Continued flights will potentially mean less Palestinian movement through Jordan and, subsequently, less income for the kingdom from tourism.

Jordan chafes at decision to allow Palestinian travel via Ramon Airport

Palestinian residents of West Bank are seen ready to board a flight at Ramon Airport on August 22, 2022. (Flash90)

Jordan’s economic interests

According to Jordan’s Society of Tourism and Travel Agents, some 500,000 Palestinian travelers enter the country each year via the King Hussein Bridge, also known as the Allenby Bridge, for tourism or transit purposes.

Opening Ramon Airport for Palestinian travelers could decrease the number of Palestinians entering Jordan by 55-65 percent, according to Jordanian media.

This is perceived by some Jordanian officials and analysts as opposing the spirit of cooperation and peace between the two countries.

The London-based pan-Arab news outlet Al-Araby Al-Jadeed cited on Thursday a statement by Jordanian lawmaker Samih Al-Maaytah criticizing Monday’s flight to Cyprus with Palestinian passengers, charging that it will come at the expense of transit through Jordan.

His statement was echoed by a member of Jordan’s Parliament, Khalil Attia, who recently said that Israel’s plan to allow West Bank residents to use Ramon Airport would harm Jordan’s local airlines, “which have long relied on the transfer of a large proportion of the Palestinians to neighboring countries.”

The move may also harm or delay existing strategic projects between Israel and its neighbor, such as exporting Israeli gas to Europe through the Arab Gas Pipeline that goes through Jordan, according to analysts cited Wednesday by Qatar’s state-owned Al Jazeera news network.

Passengers sit in a waiting room on the Jordanian side of the King Hussein Bridge (also known as Allenby Bridge) crossing between the West Bank and Jordan on July 19, 2022. (Khalil Mazraawi/AFP)

Jordanian sovereignty

Those analysts were also quoted as saying that Ramon Airport violates Jordan’s sovereignty as it “affects the air navigation of King Hussein Airport in the city of Aqaba, southern Jordan, and enters Jordanian airspace during the landing and take-off of Israeli and incoming planes.”

Speaking to Al Jazeera on the issue, former Jordanian information minister Muhammad al-Momani said that Israeli-Jordanian cooperation was based on the idea of “operating King Hussein International Airport in Aqaba, rather than establishing a [new] airport,” adding that two competing airports in the region will “affect the horizon of the peace process between the two countries.”

Jordan had opposed the establishment of Ramon Airport from the outset, citing its proximity to King Hussein Airport. The kingdom raised its concerns with the International Civil Aviation Organization in 2019.

Normalizing the Palestinian issue

According to the reports, Jordan also considers Israel’s move in regard to Palestinian international travel from within its territory an attempt to normalize the Palestinians’ current situation and distance the prospect of a long-term solution.

An illustration of a plane on the tarmac of King Hussein airport serving the border city of Aqaba. (Screen capture: YouTube)

During the official inauguration of a power plant in the Jordan Valley meant to increase electricity supply to Palestinians in the West Bank, Jordanian Prime Minister Bisher Al Khasawneh reiterated Wednesday his country’s support for the Palestinian cause.

Palestinian Authority Prime Minister Mohammad Shtayyeh said during the event that “neither Ramon airport nor any other airport is an alternative to our depth of relations with Jordan in terms of transport and movement,” arguing that had Israel truly wanted to ease restrictions on Palestinians it would have reopened an international airport located between Jerusalem and Ramallah.
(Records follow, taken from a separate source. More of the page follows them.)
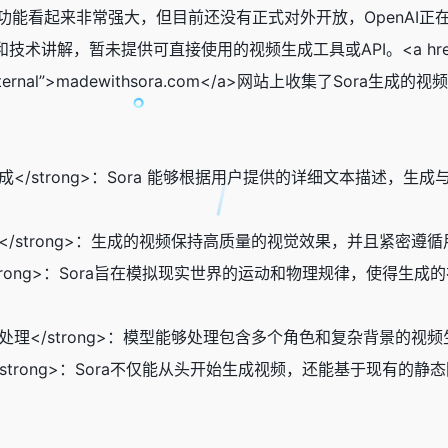
的功能看起来非常强大，但目前还没有正式对外开放，OpenAI正
解，暂未提供可直接使用的视频生成工具或API。<a href=”https://ma
ass=”external”>madewithsora.com</a>网站上收集了So
视频生成</strong>：Sora 能够根据用户提供的详细文本描
忠实度</strong>：生成的视频保持高质量的视觉效果，并且紧密
世界</strong>：Sora旨在模拟现实世界的运动和物理规律，
杂场景处理</strong>：模型能够处理包含多个角色和复杂背景的
与补全</strong>：Sora不仅能从头开始生成视频，还能基于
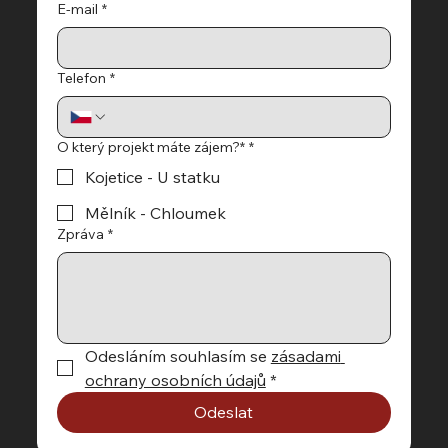
E‑mail
*
Telefon
*
O který projekt máte zájem?*
*
Kojetice - U statku
Mělník - Chloumek
Zpráva
*
Odesláním souhlasím se 
zásadami 
ochrany osobních údajů
*
Odeslat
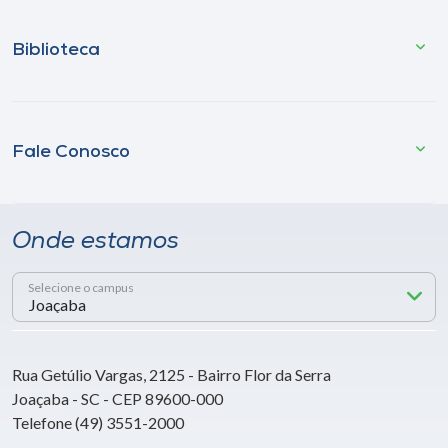
Biblioteca
Fale Conosco
Onde estamos
Selecione o campus
Rua Getúlio Vargas, 2125 - Bairro Flor da Serra
Joaçaba - SC - CEP 89600-000
Telefone (49) 3551-2000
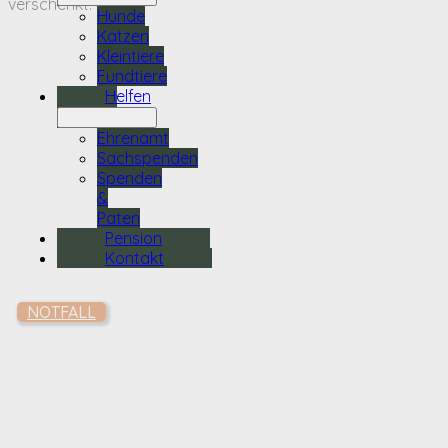
verschenkt.
Hunde
Katzen
Kleintiere
Fundtiere
Helfen
Ehrenamt
Sachspenden
Spenden
&
Paten
Pension
Kontakt
NOTFALL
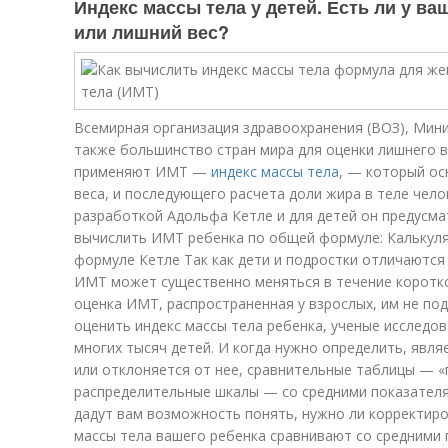
Индекс массы тела у детей. Есть ли у ва
или лишний вес?
Всемирная организация здравоохранения (ВОЗ), Мин
также большинство стран мира для оценки лишнего в
применяют ИМТ —
индекс массы тела
, — который ос
веса, и последующего расчета доли жира в теле чел
разработкой Адольфа Кетле и для детей он предусма
вычислить ИМТ ребенка по общей формуле: Калькуля
формуле Кетле Так как дети и подростки отличаются
ИМТ может существенно меняться в течение коротко
оценка ИМТ, распространенная у взрослых, им не по
оценить индекс массы тела ребенка, ученые исследо
многих тысяч детей. И когда нужно определить, явл
или отклоняется от нее, сравнительные таблицы — «
распределительные шкалы — со средними показателям
дадут вам возможность понять, нужно ли корректиро
массы тела вашего ребенка сравнивают со средними 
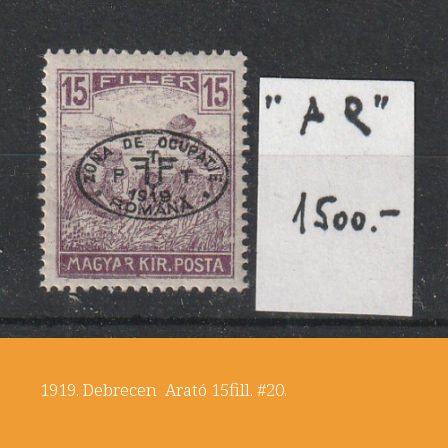
1919. Debrecen Arató 15fill. #20.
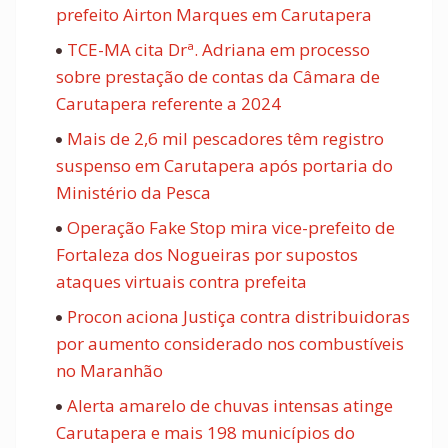
prefeito Airton Marques em Carutapera
TCE-MA cita Drª. Adriana em processo
sobre prestação de contas da Câmara de
Carutapera referente a 2024
Mais de 2,6 mil pescadores têm registro
suspenso em Carutapera após portaria do
Ministério da Pesca
Operação Fake Stop mira vice-prefeito de
Fortaleza dos Nogueiras por supostos
ataques virtuais contra prefeita
Procon aciona Justiça contra distribuidoras
por aumento considerado nos combustíveis
no Maranhão
Alerta amarelo de chuvas intensas atinge
Carutapera e mais 198 municípios do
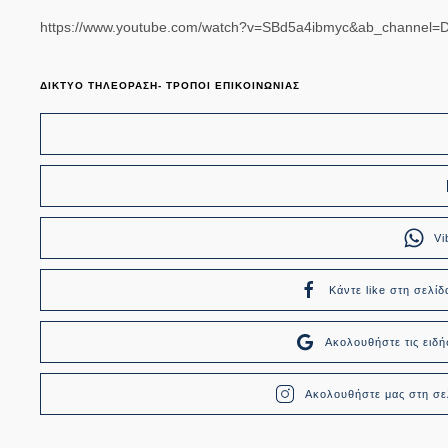
https://www.youtube.com/watch?v=SBd5a4ibmyc&ab_channel=D
ΔΙΚΤΥΟ ΤΗΛΕΟΡΑΣΗ- ΤΡΟΠΟΙ ΕΠΙΚΟΙΝΩΝΙΑΣ
Vi
Κάντε like στη σελίδ
Ακολουθήστε τις ει
Ακολουθήστε μας στη σελ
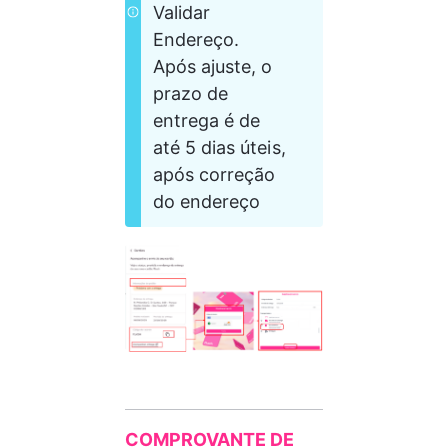
Validar 
Endereço. 
Após ajuste, o 
prazo de 
entrega é de 
até 5 dias úteis, 
após correção 
do endereço
COMPROVANTE DE 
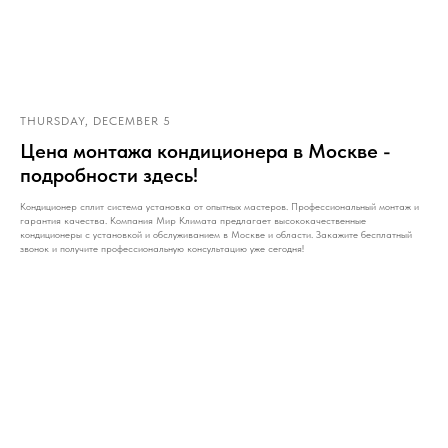
THURSDAY, DECEMBER 5
Цена монтажа кондиционера в Москве -
подробности здесь!
Кондиционер сплит система установка от опытных мастеров. Профессиональный монтаж и
гарантия качества. Компания Мир Климата предлагает высококачественные
кондиционеры с установкой и обслуживанием в Москве и области. Закажите бесплатный
звонок и получите профессиональную консультацию уже сегодня!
The airport was closed for civilian traffic after the Second Intifada erupted in 2000.

On social media, Jordanian activists protested the first flight of Palestinian via Ramon Airport alongside the hashtag “#Palestinian_normalization_betrayal.”

According to Al Jazeera, some Jordanian activists referred to the use of Ramon Airport by Palestinians as “treason and a stabbing in the back of Jordan for all the positions it took with the Palestinian people in defending their just cause.”